The Smiling Lombana est le second long-métrage de la jeune cinéaste Daniela Abad. Ayant déjà consacré un film documentaire à son grand-père paternel (Carta a una sombra, coréalisé par Daniela Abad et Miguel Salazar , 2015), Daniela Abad plonge une nouvelle fois dans son passé familial.
Route déserte, une vieille voiture avance en zigzag dans la nuit noire et profonde. Daniela Abad, au volant de son nouveau film documentaire, tente de conduire le spectateur à travers les méandres du passé de sa famille maternelle. Après plusieurs verres de whisky qui donnent le courage nécessaire à la grand-mère de la cinéaste pour révéler ses souvenirs enterrés, l’enquête commence, à leurs côtés, sur le grand-père maternel que Daniela n’a rencontré qu’au chevet de sa mort. Car bien que tout le monde connaisse le nom de Tito Lombana, celui-ci est à tout jamais évincé des conversations. Pourquoi ce tabou familial ? Qu’a bien pu faire Tito Lombana pour que la mère de la cinéaste ait caché durant vingt ans l’existence de cet homme à sa fille ? Daniela est déterminée à fouiller les souvenirs du passé. À l’écran, elle partage les photographies d’album et les films en super8 de famille au grain et aux couleurs d’une époque plus heureuse pour cette famille comme pour la Colombie tout entière.

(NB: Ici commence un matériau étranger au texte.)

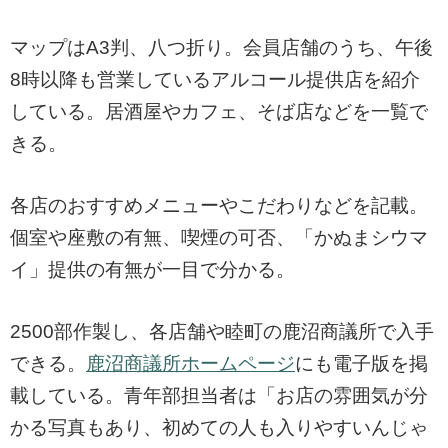
マップはA3判、八つ折り。会員店舗のうち、午後
8時以降も営業しているアルコール提供店を紹介
している。居酒屋やカフェ、そば店などを一覧で
きる。
各店のおすすめメニューやこだわりなどを記載。
個室や座敷の有無、喫煙の可否、「かぬまシウマ
イ」提供の有無が一目で分かる。
2500部作製し、各店舗や睦町の鹿沼商議所で入手
できる。
鹿沼商議所ホームページ
にも電子版を掲
載している。青年部担当者は「お店の雰囲気が分
かる写真もあり、初めての人も入りやすいんじゃ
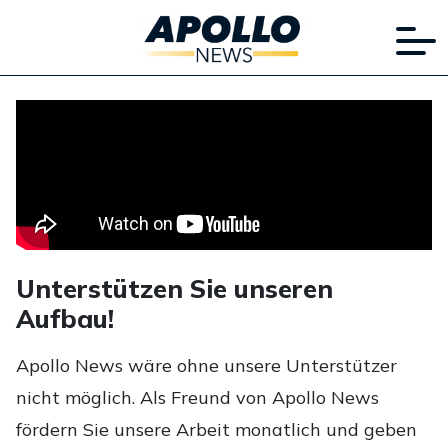
Unterstützen Sie unseren
Aufbau!
Apollo News wäre ohne unsere Unterstützer
nicht möglich. Als Freund von Apollo News
fördern Sie unsere Arbeit monatlich und geben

En remontant le temps, Daniela reconstruit l’histoire d’amour de Tito et de sa femme par un étonnant montage d’archives familiales. Les visages séparés dans différentes photographies sont à nouveau rassemblés dans le film. Tito regarde Laura. Laura regarde Tito. Le commentaire de Laura en off donne vie aux corps figés dans le noir et blanc du passé. Nous revivons leur histoire car plus qu’un documentaire, The Smiling Lombana est un récit de vie qui nous plonge au cœur de l’intimité de cette famille comme si la réalité était devenue fiction. Daniela Abad justifie d’ailleurs une structure narrative classique empruntée à la fiction pour réaliser son documentaire. Voici donc l’histoire de Tito Lombana. Un enfant de famille modeste qui a été reconnu comme le plus grand génie artistique de Colombie. Et comme toute tragédie familiale, l’ascension de Tito Lombana précède sa chute
C’est les années 1960, Tito Lombana est un sculpteur illustre, adoré de sa femme et de ses filles. La famille a quitté l’Italie pour s’installer en Colombie. Tito l’avait quittée dans la haine – Adios Colombia de mierda – mais les années 1960 sont une période d’espoir pour cette famille comme pour le pays en plein essor économique. Ainsi, Tito est un prince de retour au pays. Son empire y est établi très rapidement. Le succès de la sculpture Los Zapatos viejos à Carthagène lui donne une confiance, pourrait-on dire aveuglante. En effet, dix ans plus tard, Tito n’est plus le même. Le désespoir dans la voix de Laura nous révèle un homme devenu distant avec sa famille, un homme orgueilleux et vaniteux qui compare l’amour à celui que l’on peut porter à une chemise.
Lorsqu’on s’en lasse, on la jette pour en prendre une autre. Mais cette tragédie familiale ne se limite pas à un amour vacillant. Tito n’est pas qu’un homme dom Juan, il est l’ombre des horreurs qui ont eu lieu au cours des années 1970 en Colombie. Le film devient alors autre chose que le portrait attendu. C’est désormais une contre-enquête sur l’affaire The Smiling Lombana, nom attribué à Tito aux États-Unis. Des coupures de journaux, des extraits de documents judiciaires nous feront découvrir les raisons réelles qui ont poussé Daniela Abad à dépeindre cet homme qui déchira une partie de sa famille.